Data excerpts
++++++++++++++++++++

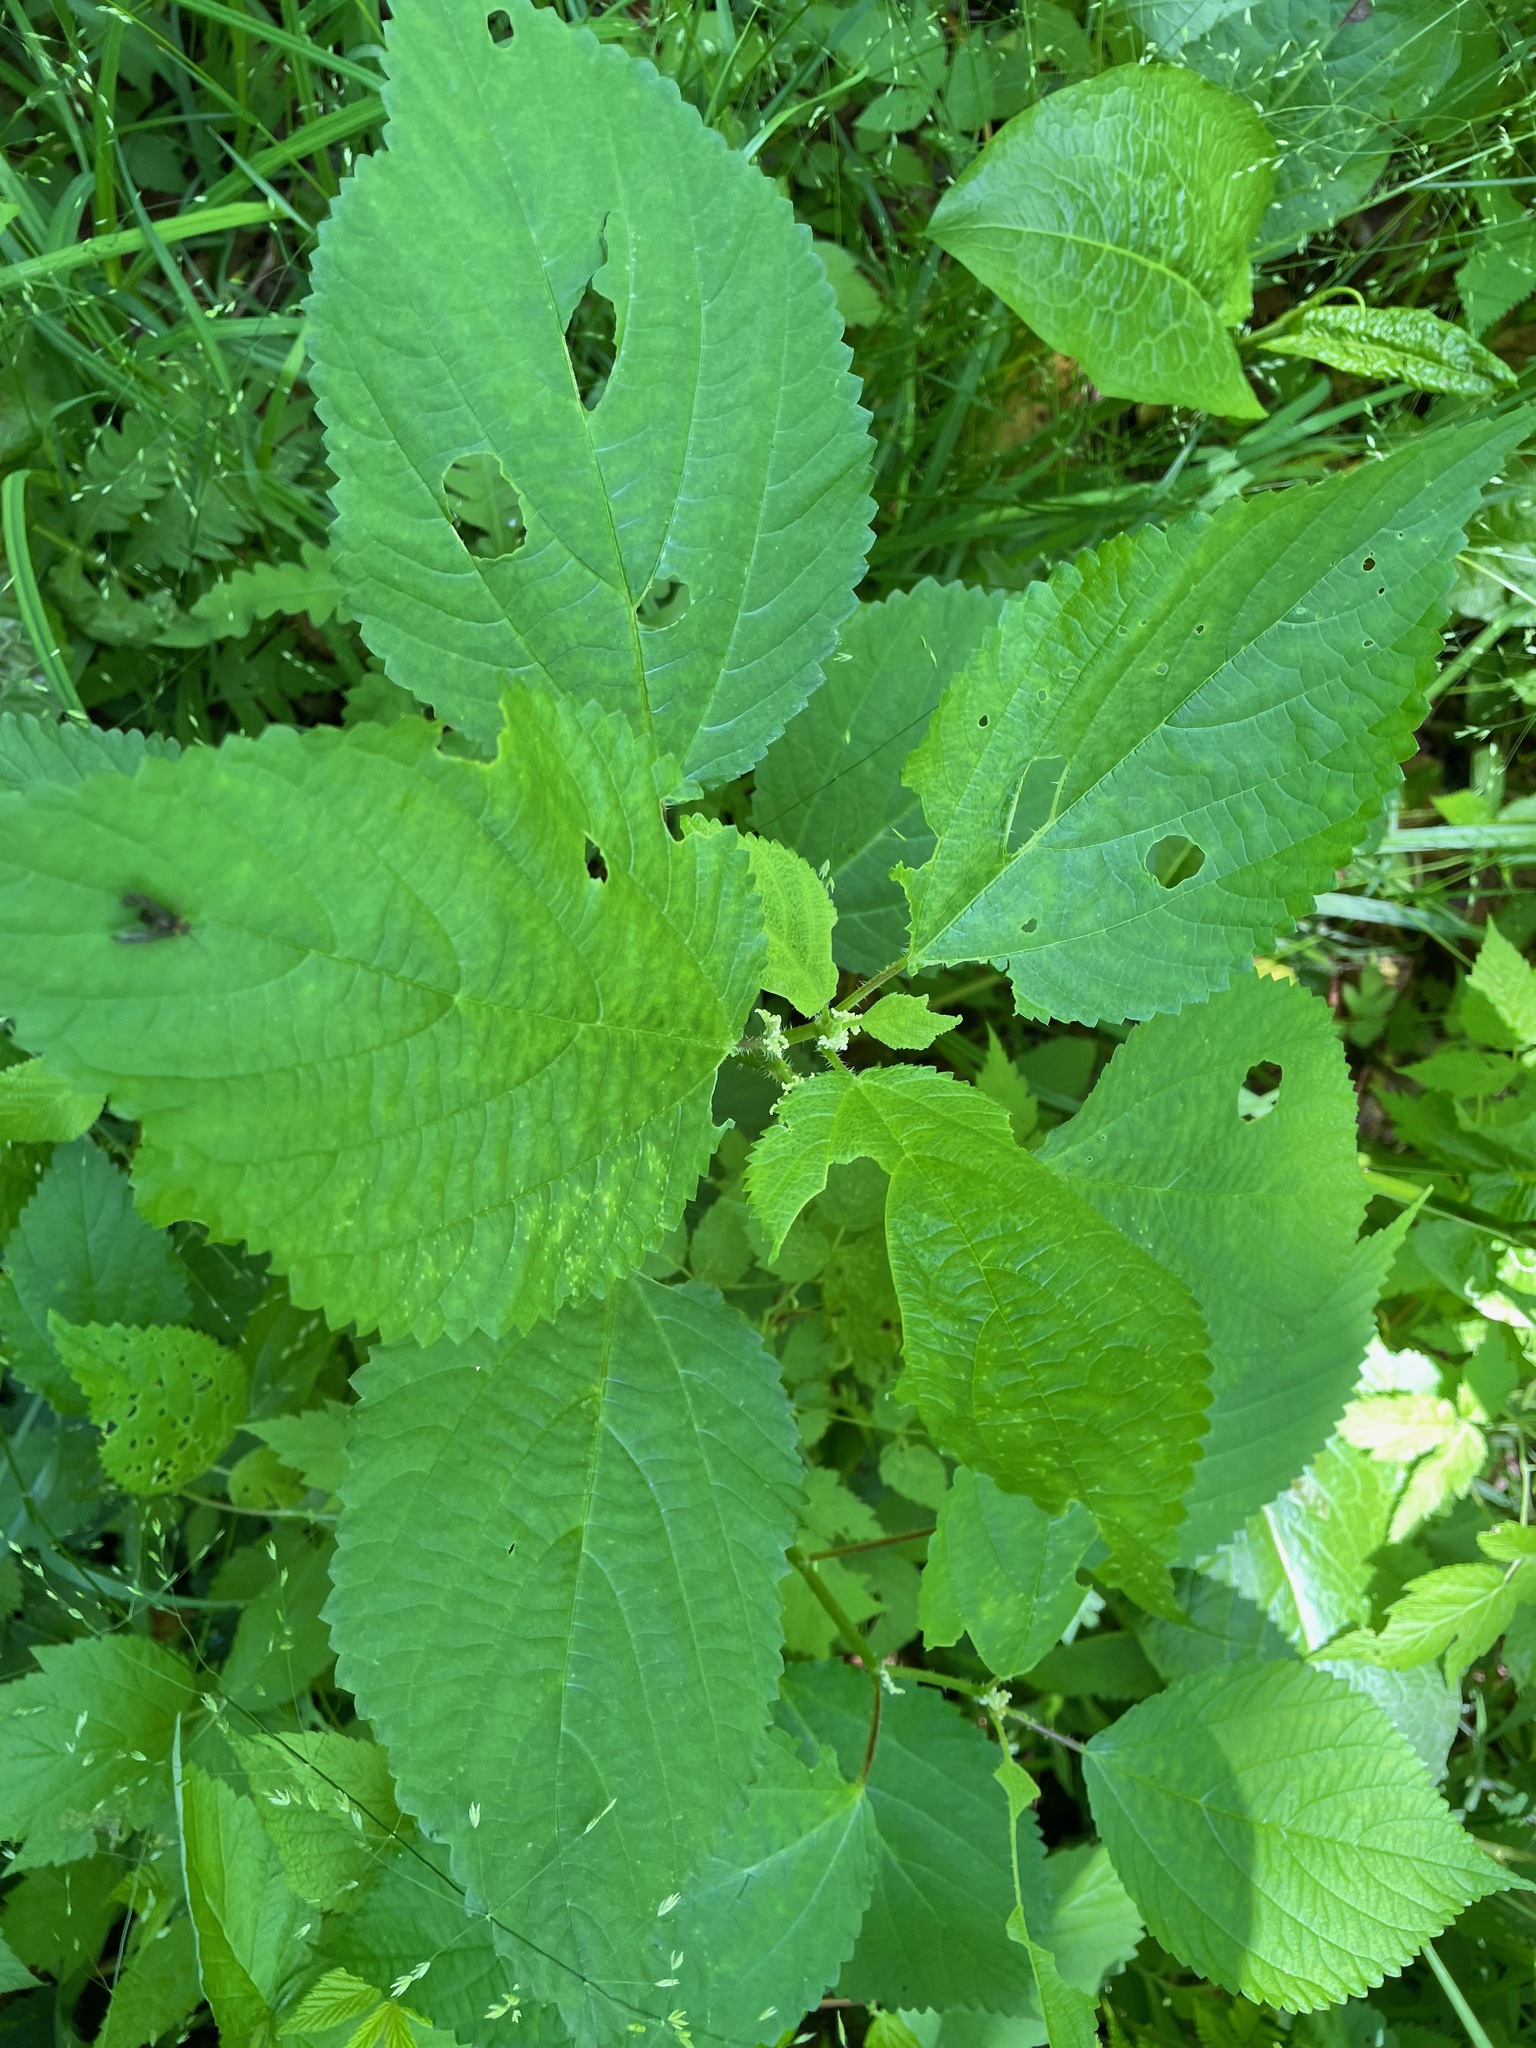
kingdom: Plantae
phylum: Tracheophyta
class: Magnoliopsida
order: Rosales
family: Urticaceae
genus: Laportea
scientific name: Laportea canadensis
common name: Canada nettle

++++++++++++++++++++

EXERCISE AIM: Copy out, character for character, the part of the records that opens with the line containing "phylum: Tracheophyta" and runs through the end of the records.

EXERCISE ANSWER:
phylum: Tracheophyta
class: Magnoliopsida
order: Rosales
family: Urticaceae
genus: Laportea
scientific name: Laportea canadensis
common name: Canada nettle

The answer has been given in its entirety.